Butterfly Valve vs Gate Valve: 8 Key Differences & Which to Choose

Butterfly valves and gate valves both isolate flow in a pipeline. But they do it in completely different ways — and in many applications, one is clearly better than the other. A butterfly valve in a high-pressure refinery line will underperform. A gate valve on a 36-inch water main will cost three times more than it needs to.

The short answer: butterfly valves are lighter, cheaper, faster to operate, and take up far less space — making them the default for water systems and large-diameter, moderate-pressure applications. Gate valves handle higher pressures, provide zero obstruction when open, and are the standard for oil and gas process piping where full-bore flow is critical.

This guide compares them head-to-head across every factor that matters so you can specify the right valve for your project.

How They Work: The Fundamental Difference

A gate valve uses a flat or wedge-shaped disc (the gate) that slides up and down perpendicular to the flow. Turning the handwheel rotates a multi-turn stem that raises the gate to open or lowers it to close. When fully open, the gate retracts completely out of the flow path, leaving an unobstructed straight-through passage. This is a multi-turn operation — it may take 10 to 20 full turns of the handwheel to go from closed to fully open.

A butterfly valve uses a circular disc mounted on a shaft running through the center of the pipe. Rotating the shaft 90 degrees (a quarter turn) swings the disc from perpendicular to the flow (closed) to parallel with the flow (open). Even when fully open, the disc remains in the flow path — it never retracts — which means there is always some obstruction and pressure drop.

This fundamental difference — multi-turn linear motion with full-bore opening versus quarter-turn rotary motion with disc always in the flow — drives every practical distinction between the two valve types.

Head-to-Head Comparison

Factor

Gate Valve

Butterfly Valve

Winner

Operation speed

Slow — multiple turns to open/close

Fast — 90° quarter turn

Butterfly

Pressure rating

Very high — Class 150 to 2500+ (up to 420+ bar)

Moderate — typically up to Class 300 (50 bar) for resilient seat; up to Class 900 for triple offset

Gate

Temperature range

-196°C to 600°C+ (depending on material)

-30°C to 120°C (resilient seat) or up to 400°C+ (metal-seated triple offset)

Gate

Flow obstruction

None — gate retracts fully out of flow path

Always present — disc stays in flow path even when open

Gate

Pressure drop (fully open)

● **Extracted material**:

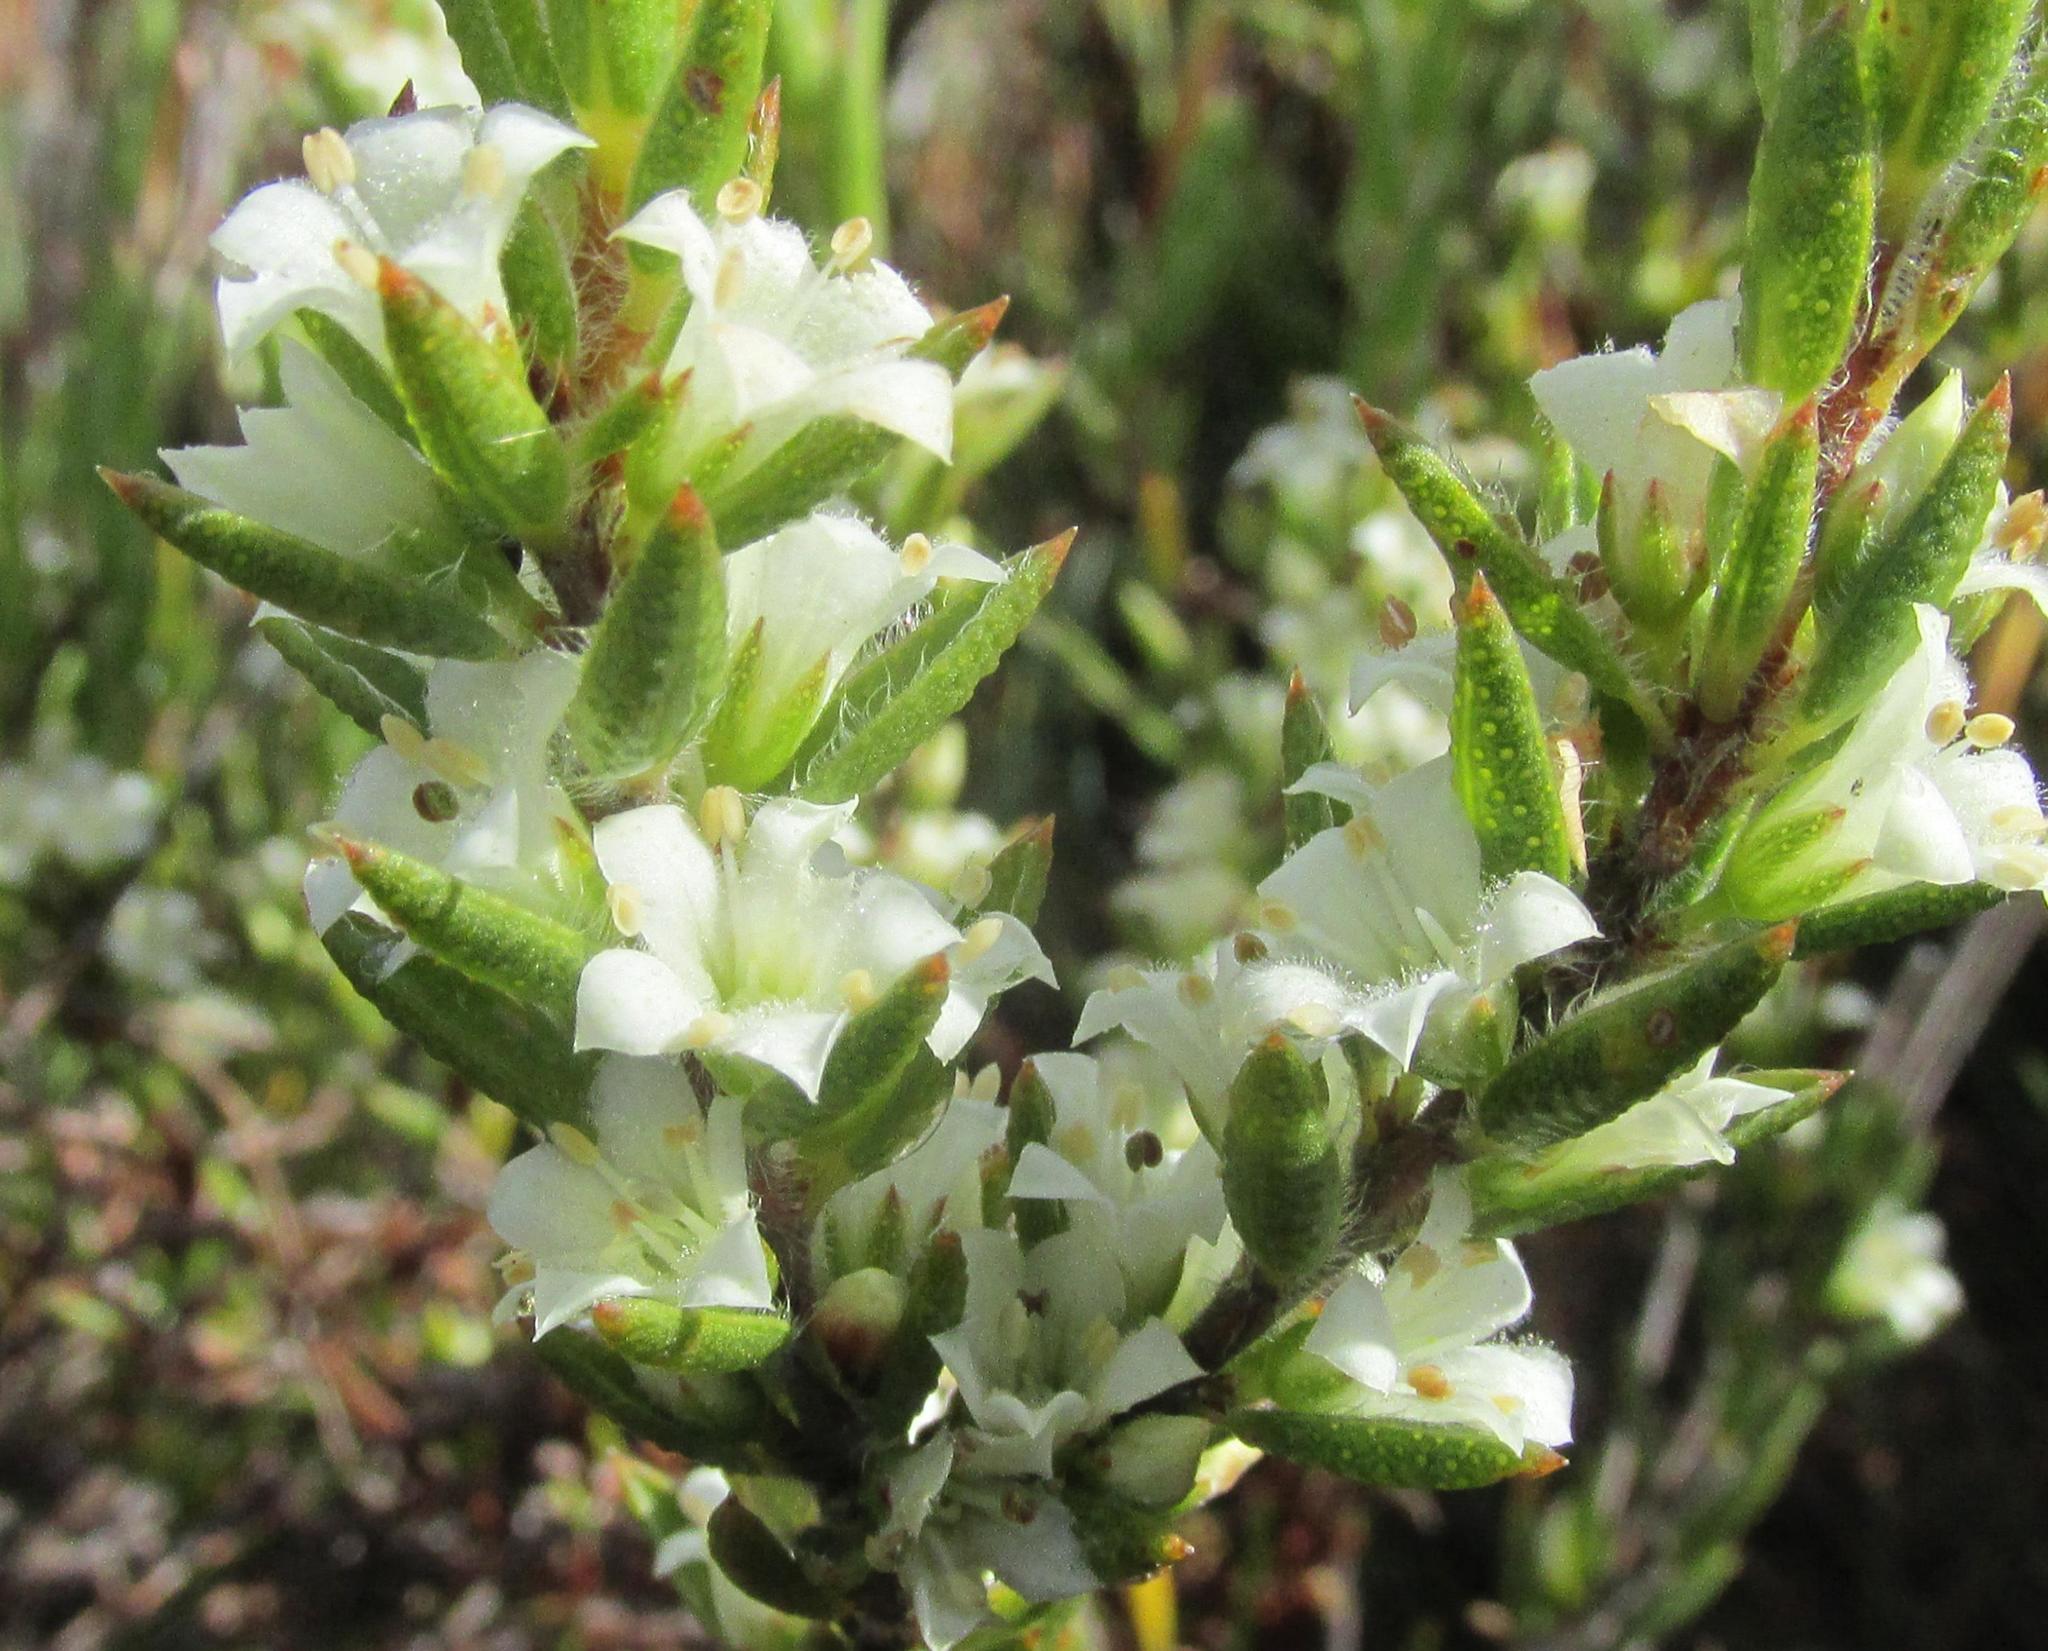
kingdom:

==

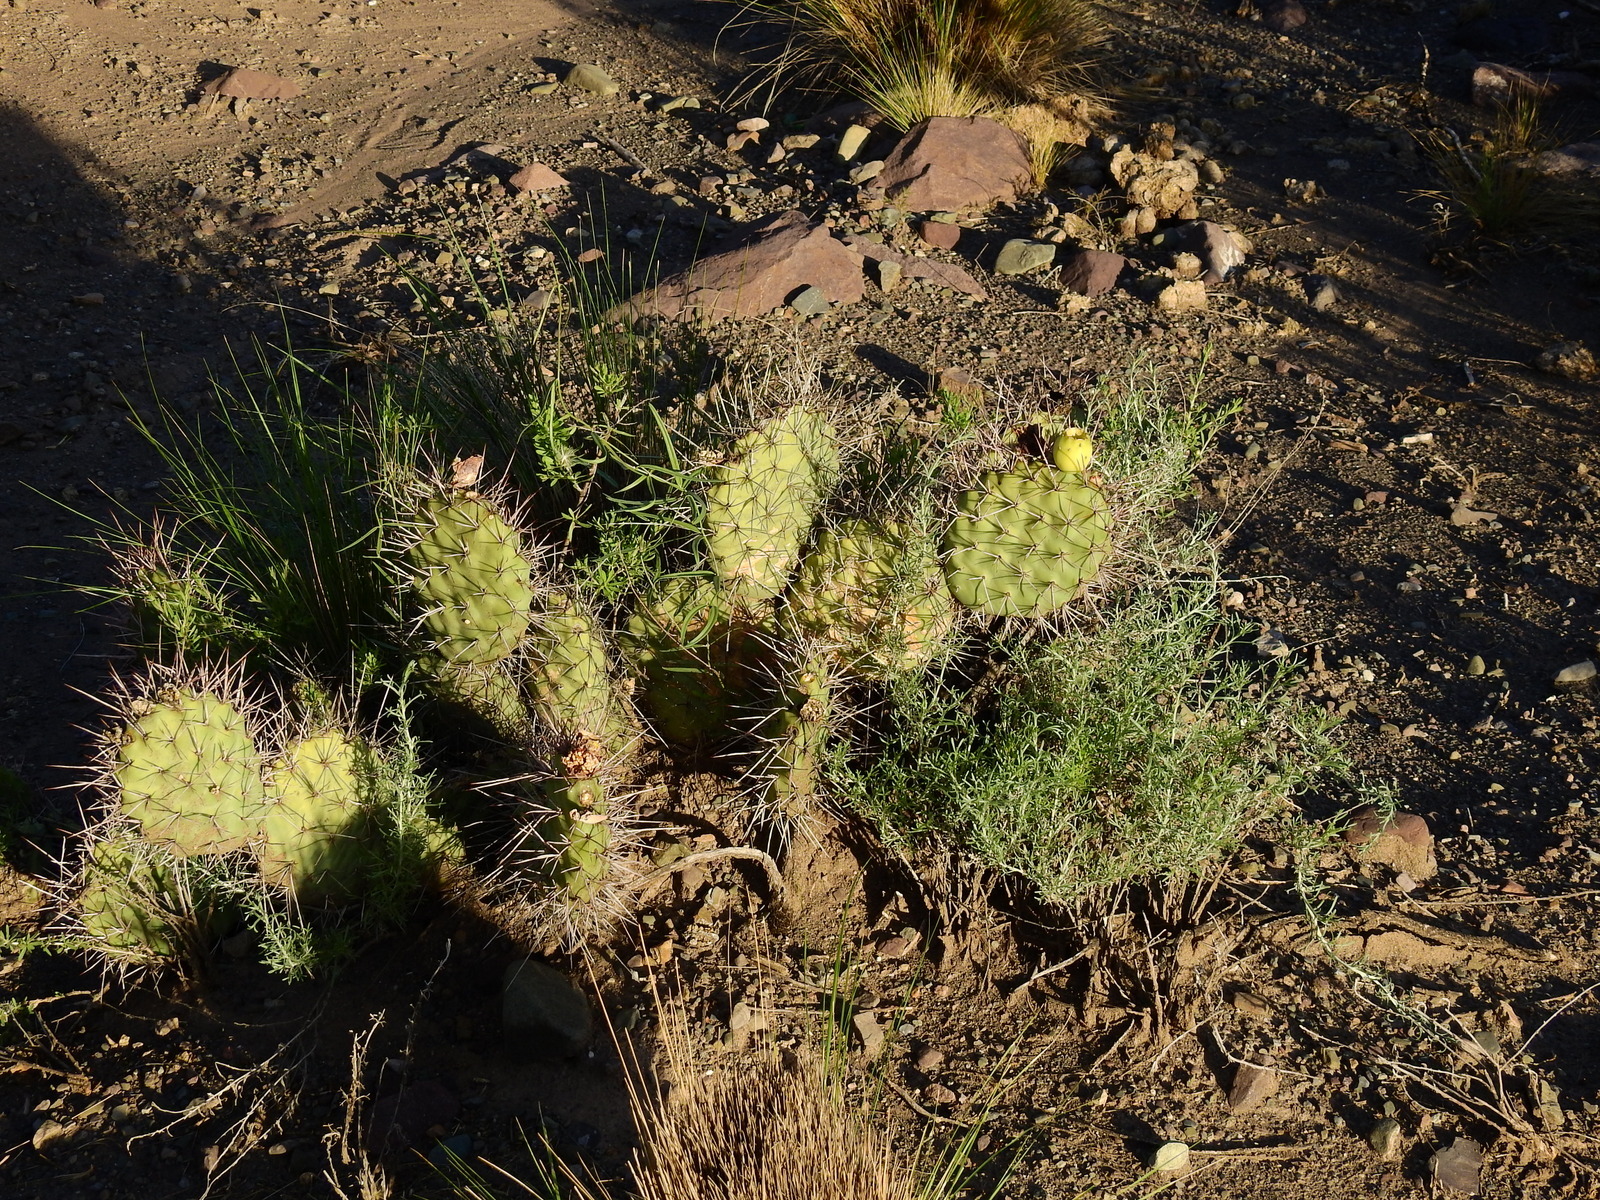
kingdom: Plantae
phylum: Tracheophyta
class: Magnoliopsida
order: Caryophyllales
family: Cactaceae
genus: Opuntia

● **Problems**:
1. Write out the part of the valve comparison that starts at "Butterfly valves and" and ends at "flow is critical.".
2. Continue the comparison of butterfly and gate valves from the point where it stops.

● **Answers below**:
1.
Butterfly valves and gate valves both isolate flow in a pipeline. But they do it in completely different ways — and in many applications, one is clearly better than the other. A butterfly valve in a high-pressure refinery line will underperform. A gate valve on a 36-inch water main will cost three times more than it needs to.

The short answer: butterfly valves are lighter, cheaper, faster to operate, and take up far less space — making them the default for water systems and large-diameter, moderate-pressure applications. Gate valves handle higher pressures, provide zero obstruction when open, and are the standard for oil and gas process piping where full-bore flow is critical.

2.
Minimal — full-bore, straight-through flow

Higher — disc creates drag and turbulence

Gate

Flow control / throttling

Not recommended — gate erodes in partial position

Possible — disc position can regulate flow

Butterfly

Size range

NPS 2" to NPS 60" (practical limit ~48")

NPS 2" to NPS 120"+

Butterfly

Weight

Heavy — thick body, large bonnet, heavy gate

Light — thin disc, compact wafer or lug body

Butterfly

Space (face-to-face length)

Long — requires space for stem and bonnet

Very compact — wafer body is only 50–100mm thick

Butterfly

Installation cost

Higher — heavier, needs more support, more bolts

Lower — lightweight, fewer bolts, easy handling

Butterfly

Automation cost

Higher — multi-turn actuator required

Lower — quarter-turn actuator is simpler and cheaper

Butterfly

Sealing (tight shutoff)

Excellent — metal-to-metal or soft-seated

Good — resilient seat provides bubble-tight shutoff at lower pressures. Metal-seated at higher pressure.

Gate (at high pressure)

Piggable (pipeline cleaning)

Yes — full-bore allows pigs to pass

No — disc obstructs pig passage

Gate

Cost

Higher, especially in large diameters

Significantly lower in large diameters (40–60% savings above NPS 12")

Butterfly

When to Choose a Gate Valve

Gate valves are the right choice when:

High pressure is involved. Process piping in refineries, petrochemical plants, and power plants operating at Class 300 (50 bar) and above almost always uses gate valves. The multi-turn stem and solid wedge design handle sustained high-pressure service that would exceed the capability of most butterfly valves.

Full-bore, unobstructed flow is required. When the pipeline must be completely free of any obstruction when the valve is open — such as piggable pipelines, high-velocity gas lines, or applications where even a small pressure drop matters — gate valves are necessary. The butterfly disc always stays in the flow, creating drag.

High temperature service is needed. Gate valves with metal-to-metal seating handle continuous temperatures up to 600°C+ with appropriate body materials (alloy steel, stainless steel). Resilient-seated butterfly valves are limited to approximately 120°C by the elastomeric seat material.

The piping code requires it. Many EPC contractor specifications and national oil company standards mandate gate valves for specific services — particularly hydrocarbon isolation in refineries and gas plants.

Typical gate valve applications: Refinery process isolation, oil and gas pipeline isolation, power plant steam systems, high-pressure water injection, fire main isolation (OS&Y gate valves per NFPA), and any application above Class 300 or above 200°C.

When to Choose a Butterfly Valve

Butterfly valves are the right choice when:

Large diameter and low-to-moderate pressure. For pipe sizes above NPS 12" at pressures up to Class 150 (20 bar), butterfly valves are dramatically more cost-effective than gate valves. A 36-inch butterfly valve can cost 40–60% less than an equivalent gate valve, weigh a fraction as much, and install in a fraction of the space.

Space is limited. A wafer-style butterfly valve has a face-to-face length of only 50–100mm regardless of pipe size. A gate valve in the same size may have a face-to-face length of 500mm or more, plus additional height for the stem and handwheel. In congested pipe racks, valve pits, and mechanical rooms, this space saving is critical.

Fast operation is required. A quarter turn closes the valve in seconds — manually or with an actuator. Gate valves take 30 seconds to several minutes to operate in large sizes. For applications requiring frequent cycling or rapid shutoff, butterfly valves are far more practical.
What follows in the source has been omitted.